Elucidation of DNA damage and repair in the context of chromatin remodeling in damaged stem cells

PI Atsushi Shibata Gunma University Initiative for Advanced Research, Gunma University

Plant stem cells have a unique genome stability system that maintains their pluripotency. Interestingly, these cells exhibit high sensitivity to DNA damage. The high sensitivity is explained by the notion that damaged stem cells should be effectively excluded from the stem cell population for the maintenance of genome integrity. Recent studies have shown that DNA damage reduces auxin expression, leading to chromatin relaxation in plant stem cells. The chromatin relaxation is considered to be involved in the enhancement of DNA damage in stem cells. However, it is still unknown how chromatin alteration affects DNA damage and repair. In the present study, we aim to reveal the molecular mechanism underlying the enhancement of DNA damage and its repair pathway in the context of chromatin remodeling.

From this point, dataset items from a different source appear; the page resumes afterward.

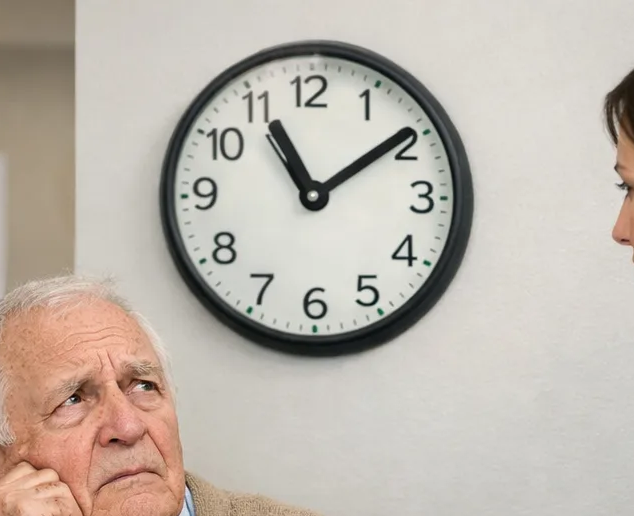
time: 11:09
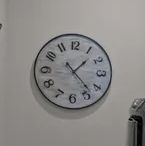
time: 1:23
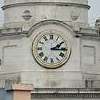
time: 2:15
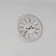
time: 2:36
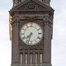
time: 7:33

Mechanism that controls stem cell initiation

PI Akie Shimotohno Graduate School of Science, The University of Tokyo

Stem cells reside in specialized microenvironments which enable self-renewal and maintain pluripotency, and play a central role in organogenesis and morphogenesis. Unlike animals, plants have developed sophisticated reprogramming capacity to produce stem cells from fully differentiated cells; however, molecular mechanisms underlying this process are still largely unknown. This study aims to elucidate the regulatory mechanisms of how plants reconstitute stem cells from differentiated cells through precise control of molecular networks in a spatiotemporal manner.

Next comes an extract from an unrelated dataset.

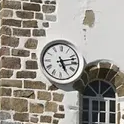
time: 5:12
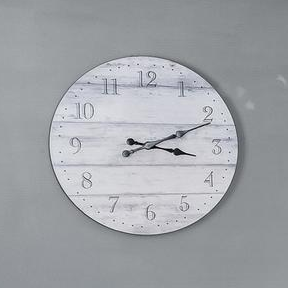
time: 3:11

Molecular basis for stemness of the pericycle

PI Tatsuo Kakimoto Graduate School of Science, Osaka University

Lateral roots are produced from pericycle cells, which are located between endodermis and vasculature. In Arabidopsis, xylem-pole pericycle (XPP) cells initiate cell division in response to auxin resulting in production of the lateral root primordium. External application of auxin to a root induces cell division exclusively in XPP. In this project we will carefully rexamine the character of pericycle focusing on cell cycle regulation. Another aim is to identify a regulatory system that govern the stemness of XPP.

Auxin actions in termination of floral stem cell activities

PI Toshiro Ito Graduate School of Science and Technology, 
Nara Institute of Science and Technology

During flower development, the robust stem cell activities are terminated to produce seeds for next generation. We are studying genetic pathways controlling floral meristem determinacy and showing that multiple genes (transcription factors, epigenetic regulators, signaling molecules and auxin-related proteins) are involved in this process in stage- and cell type-specific manners. However, how auxin controls floral meristem determinacy is unknown. We plan to understand the dynamics and functions of auxin in floral meristem determinacy control through molecular genetics and cell biological analyses.

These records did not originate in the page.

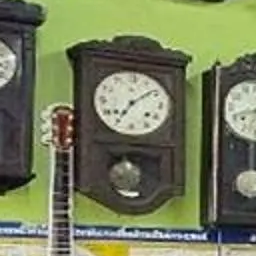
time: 7:08
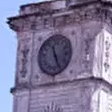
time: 11:25
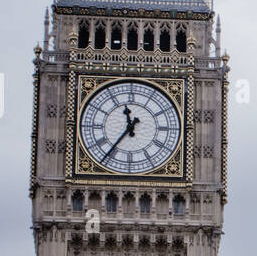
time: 11:36
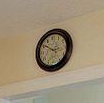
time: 2:50
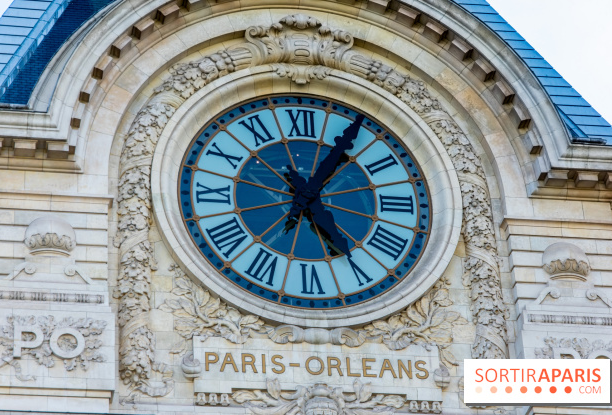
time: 5:05
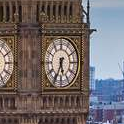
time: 5:34
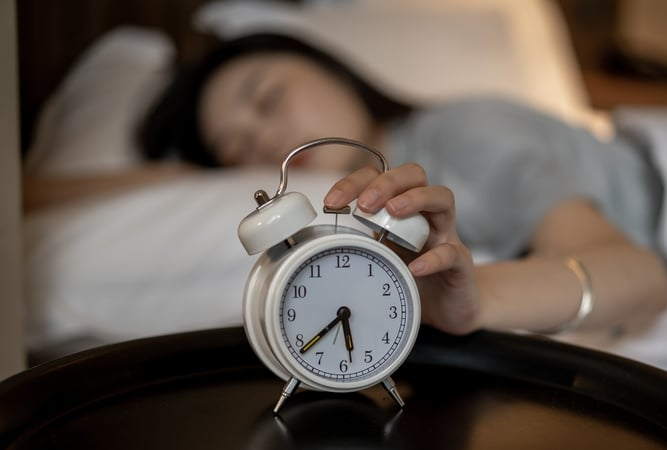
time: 5:38
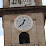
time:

Characterization of internode development and exploration of stem cells in rice stems

PI Katsutoshi Tsuda National Institute of Genetics

Grass species produce the intercalary meristem (IM) at the bottom of internodes. The IM is responsible for rapid stem elongation upon environmental stimuli, and has been a major target in crop breeding to regulate plant height. However, how the IM originates and develops remains largely elusive. Here, we will characterize developing internodes using transcriptome and explore regulatory factors for IM development. We will also examine the origin of the IM cell population and the presence of stem cells in the stem.